This is a guide on how to claim the money in the bank as well as the movable and immovable assets of a deceased person who died testate (i.e. leaving a valid Last Will).

What You Should Note

When a testator (maker of a Will) dies, his entire estate is automatically vested in the Chief Judge of the State. Until probate is granted by the Probate Court, the executors (persons appointed by the testator to carry out his instructions as contained in the Will) cannot interfere with the estate of the testator, otherwise, they may face civil and criminal liabilities. Probate is the process of obtaining a legal document called Grant of Probate to administer the estate of a person who died leaving a Last Will lodged at the Probate Registry. Where the deceased appointed you as his Executor in his Last Will, you should seek to obtain a Grant of Probate.

When Can You Be Granted Probate?

Grant of Probate may be issued after seven days of the death of the testator.

Who Is Entitled to Grant of Probate over the Testators Estate?

The following is the order of priority of right to grant of probate in testate succession (i.e. where testator Will is annexed):

  1. The executor;
  2. Any residuary legatee holding in trust for any other person (that is, where the residuary estate is subject to a trust);
  3. Any residuary legatee or devisee for life;
  4. The ultimate residuary legatee or devisee, including one entitled on the happening of any contingency;
  5. Any specific legatee or devisee or creditor or their personal representative;
  6. Any specific legatee or devisee entitled on the happening of any contingency, or next-of-kin.

How Is Probate Granted?

When the testator dies, and his Will is discovered at the Probate Registry, you need to consult a Solicitor who will make a formal application to notify the Probate Registrar of the discovery of the Will. A date will be fixed for the reading of the Will. Thereafter, the Solicitor will make a fresh application either by Common Form or Solemn Form for the grant of Probate on your behalf.

When Should Application Be Brought by Common Form?

Application may be brought by Common Form in non-contentious cases where no caveat is likely to be entered by any interested party to protest the granting of probate to you or the other applicants. This indicates that all parties are satisfied that the Will is a true reflection of the wishes of the testator. Relevant documents will be filed at the registry. The payment of the prescribed fees will be made after an assessment of the estate conducted by the Probate Registrar and the executors. Upon satisfaction with the requirements, the Probate Registrar shall grant probate to the executor(s) with the Will attached to the probate.

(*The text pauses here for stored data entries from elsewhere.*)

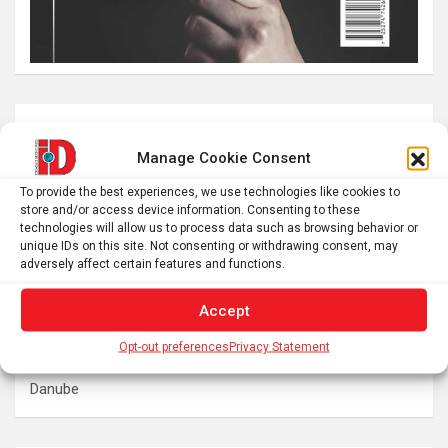
Latest post
Manage Cookie Consent
Swedish warships lost in 1714 continue to reveal their
To provide the best experiences, we use technologies like cookies to
secrets
store and/or access device information. Consenting to these
Here’s what to expect from 5 stages of the total solar
technologies will allow us to process data such as browsing behavior or
unique IDs on this site. Not consenting or withdrawing consent, may
eclipse 2026
adversely affect certain features and functions.
Prefrontal Cortex Can Block Creative Problem-Solving
The SolarQuest mount is essential for tracking the sun
Accept
with a telescope
Opt-out preferences
Privacy Statement
Roman altar dedicated to Jupiter recovered from the
Danube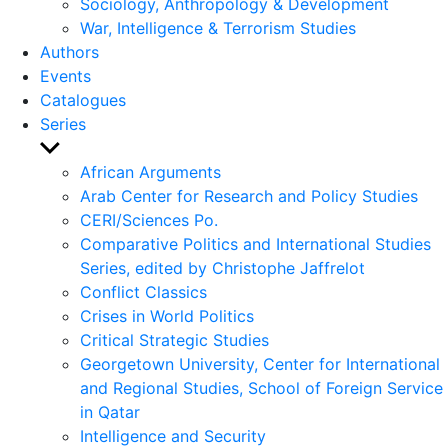
Sociology, Anthropology & Development
War, Intelligence & Terrorism Studies
Authors
Events
Catalogues
Series
Show
sub
African Arguments
menu
Arab Center for Research and Policy Studies
CERI/Sciences Po.
Comparative Politics and International Studies
Series, edited by Christophe Jaffrelot
Conflict Classics
Crises in World Politics
Critical Strategic Studies
Georgetown University, Center for International
and Regional Studies, School of Foreign Service
in Qatar
Intelligence and Security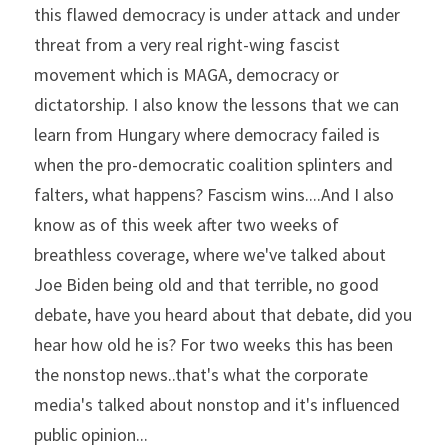
this flawed democracy is under attack and under 
threat from a very real right-wing fascist 
movement which is MAGA, democracy or 
dictatorship. I also know the lessons that we can 
learn from Hungary where democracy failed is 
when the pro-democratic coalition splinters and 
falters, what happens? Fascism wins....And I also 
know as of this week after two weeks of 
breathless coverage, where we've talked about 
Joe Biden being old and that terrible, no good 
debate, have you heard about that debate, did you 
hear how old he is? For two weeks this has been 
the nonstop news..that's what the corporate 
media's talked about nonstop and it's influenced 
public opinion...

When Should Application Be Brought by Solemn Form?

Application may be brought by Solemn Form in contentious cases where a caveat has been entered by an interested party (Caveator) to protest or oppose the granting of probate to you or the executor(s) named in the Will. This indicates that there is dispute regarding what document(s) should be admitted to probate; or dispute as to who is entitled take out a grant of probate; or dispute as to whether a grant should be revoked. Your Solicitor shall issue a Warning to the Caveator(s) and a writ for the Probate Court to determine the merit or otherwise of the caveat for the purpose of granting or refusing the Grant of Probate.

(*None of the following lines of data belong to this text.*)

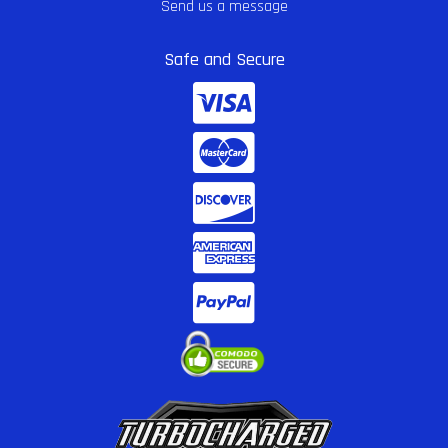
Send us a message
Safe and Secure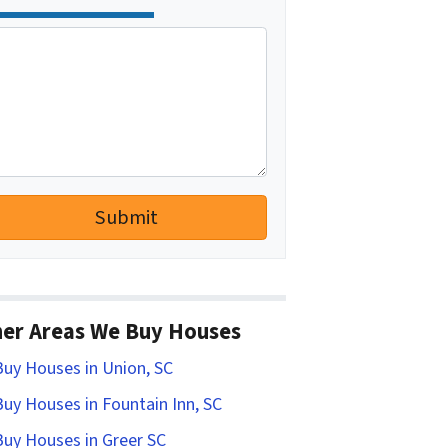
er Areas We Buy Houses
uy Houses in Union, SC
uy Houses in Fountain Inn, SC
uy Houses in Greer SC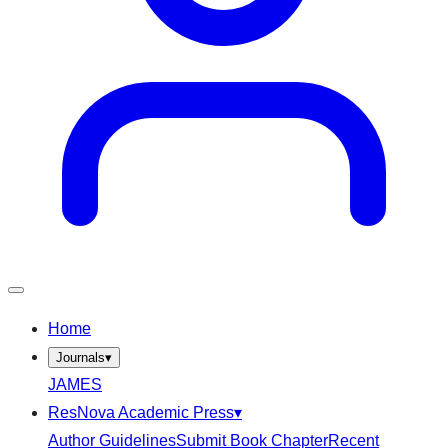
Home
Journals
▾
JAMES
ResNova Academic Press
▾
Author Guidelines
Submit Book Chapter
Recent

What Documents May be Required for the Grant of Probate?

You will have to give details of the identity of the testator by stating his name, date of birth, address, profession, marital status, names of spouse and children; the date and place of the death of the testator; name of executors, if any, in the Will. You will present the originals of the following documents to your Solicitor:

  1. Death Certificate of the testator
  2. Passport photographs and valid means of identification of the applicants and witnesses to the Will.

Your Solicitor will procure the following documents and file same at the Probate Registry:

  1. Application Letter
  2. Oath of Administration by Executors
  3. Administration Bonds
  4. Statutory Affidavit of the attesting witnesses of the Will
  5. Inventory of moveable and immovable assets of the testator
  6. Schedule of Debts owed by the deceased
  7. Oath or Justification of sureties
  8. Particulars of freehold/leasehold property left by the testator.
  9. Schedule of Funeral Expenses of the deceased
  10. Bank or Share Certificate (showing the balances of the deceased's bank account(s) or company shareholding, respectively).

Upon compliance with the conditions precedent for the grant of probate; dismissal of the caveat (if any) and the payment of the prescribed fees, the Probate Registrar shall grant probate to the applicant.


Grant of Probate confirms your authority as the executor or co-executor of the testator's estate. Thus, even where you are one of the named executors in the testator's will, it is not automatic for you and the co-executors to tamper with the estate of the deceased in any manner. It is illegal to do so and you may be liable for prosecution for both civil and criminal charges. No part of the estate should be tampered with or distributed until the Grant of Probate is issued through an Order of the Chief Judge of the State who is the head of the Probate Court.

Obtaining the Grant of Probate is, however, a very rigorous process, fraught with procedural and technical complexities. It is important you seek legal guidance and help from a Solicitor who will assist you to apply and obtain probate with ease, devoid of the problems and frustration associated with that process.

The content of this article is intended to provide a general guide to the subject matter. Specialist advice should be sought about your specific circumstances.